The great silver dome reflected in the nearby water looks surreal. For a long time, however, it seemed that it would never even become real, but remain only an imaginative architect's rendering for a waste-to-energy facility.
But there it is. The dome, designed by renowned French architect, Jeanrobert Mazaud, now conceals and beautifies an incinerator facility, with only the twin chimneys stretching upward through the elegantly curved roof. Since it was completed in 2007, "The Silver Dome" has become a stunning shoreside icon in the United Kingdom community of Southampton, Hampshire, which also plays host to the two great ocean liners, the Queen Elizabeth 2 and the Queen Mary.

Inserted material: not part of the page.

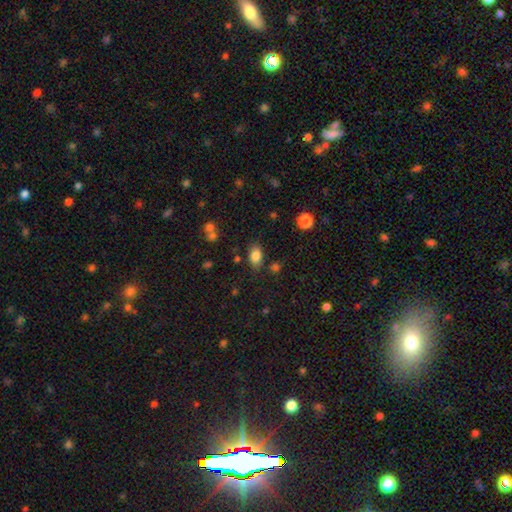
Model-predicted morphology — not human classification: This appears to be a smooth galaxy with no disk features (84%) that is in between round and cigar-shaped (87%). Merging: none (80%).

From the artist's imagination
Early last decade, faced with at-capacity landfills and 30-year-old incinerators that no longer met emissions requirements, local planners sought an innovative, forward-thinking solution for nonrecyclable waste. They insisted that the new facility be beautiful as well as functional, and issued Mazaud the challenge. He met it head-on with a distinctive design -- a beautiful dome of sweeping curves -- and an equal challenge for the builders. Aside from its whimsical silhouette, this bold dome also would clear-span 110 meters. Here's where the project came close to foundering. Nobody could find an economical way to construct it. "It required very unusual technical solutions, especially for an industrial program," said Mazaud, CEO of S'PACE.S.A.
Large dome? Geometrica!
Contractor CINM of France solicited bids for the dome. But the prices for traditional construction were prohibitive. The owners, Hampshire Waste (now Veolia Environmental Services), described their problem to a potential subcontractor, Jerry Forrest. While traveling for another project, Forrest asked his business contacts who could build such a dome. The answer came quickly: Geometrica, a Texas company, had built several similar-sized domes.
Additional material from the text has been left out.